_OBJECTIVES_
1. From the Libya report, repeat the passage between "Speaking at the" and "was promptly violated.", inclusive.
2. Answer these questions using the Libya report:
(a) What position does Vice-Admiral Bill Gortney hold?
(b) What was seen rising from the direction of the presidential palace?
(c) Which leader's spokesman responded to the latest ceasefire announcement?

_SOURCE PASSAGE_
THE coalition enforcing the United Nations' no-fly zone over Libya is not targeting Colonel Muammar al-Gaddafi, military leaders said last night, as reports emerged of explosions near his compound in Tripoli.
Vice-Admiral Bill Gortney, director of the US military's joint staff, said the Libyan leader was not on its "target list".
Speaking at the Pentagon shortly after the Gaddafi regime declared a new ceasefire, Adm Gortney said: "The no-fly zone is now effectively in place."
But he added the Pentagon questioned all statements from Gaddafi's government, including its claim that it would enter into a new ceasefire. A ceasefire declared by the Gaddafi regime last week failed to hold.
There were reports last night that allied air strikes against targets in Libya had resumed. Hours after the ceasefire was declared, anti-aircraft fire strafed the sky above Libyan capital Tripoli.
A plume of smoke was seen rising from the direction of the presidential palace.
In response to the latest ceasefire announcement, a spokesman for Prime Minister David Cameron said: "Everyone will recall that in recent days Colonel Gaddafi declared a ceasefire which was promptly violated.

_PROVIDED DATA_
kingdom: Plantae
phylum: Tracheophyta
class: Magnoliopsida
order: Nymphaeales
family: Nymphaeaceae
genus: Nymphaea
* * *
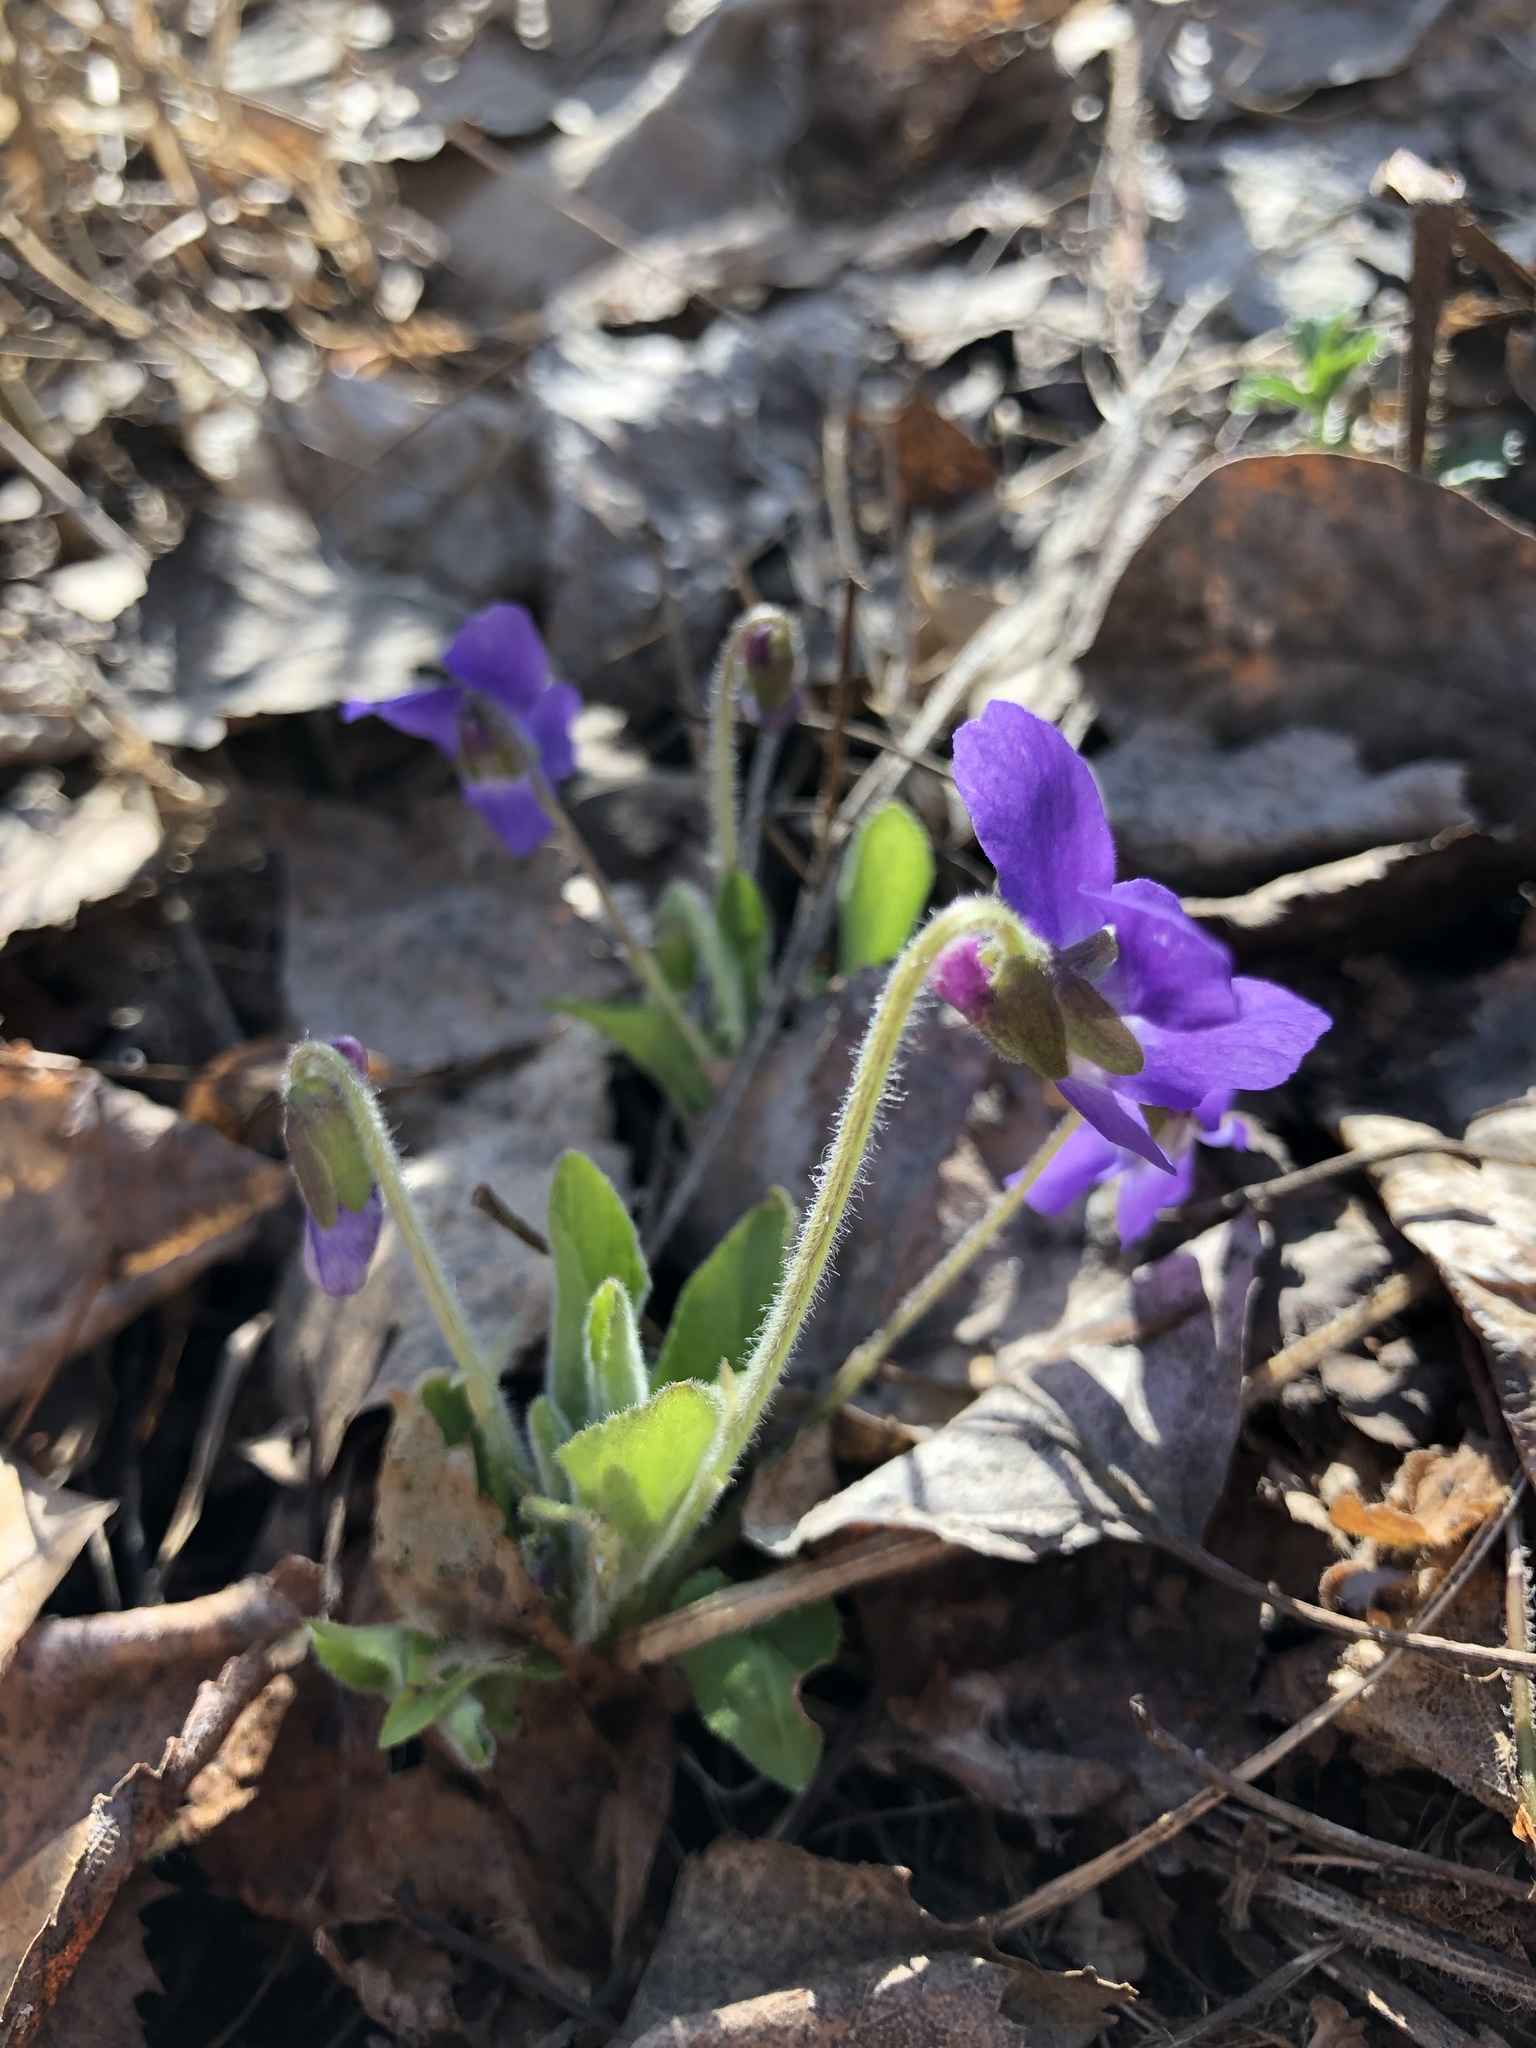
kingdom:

_EXPECTED OUTPUTS_
1.
Speaking at the Pentagon shortly after the Gaddafi regime declared a new ceasefire, Adm Gortney said: "The no-fly zone is now effectively in place."
But he added the Pentagon questioned all statements from Gaddafi's government, including its claim that it would enter into a new ceasefire. A ceasefire declared by the Gaddafi regime last week failed to hold.
There were reports last night that allied air strikes against targets in Libya had resumed. Hours after the ceasefire was declared, anti-aircraft fire strafed the sky above Libyan capital Tripoli.
A plume of smoke was seen rising from the direction of the presidential palace.
In response to the latest ceasefire announcement, a spokesman for Prime Minister David Cameron said: "Everyone will recall that in recent days Colonel Gaddafi declared a ceasefire which was promptly violated.

2.
(a) Director of the US military's joint staff
(b) A plume of smoke
(c) Prime Minister David Cameron's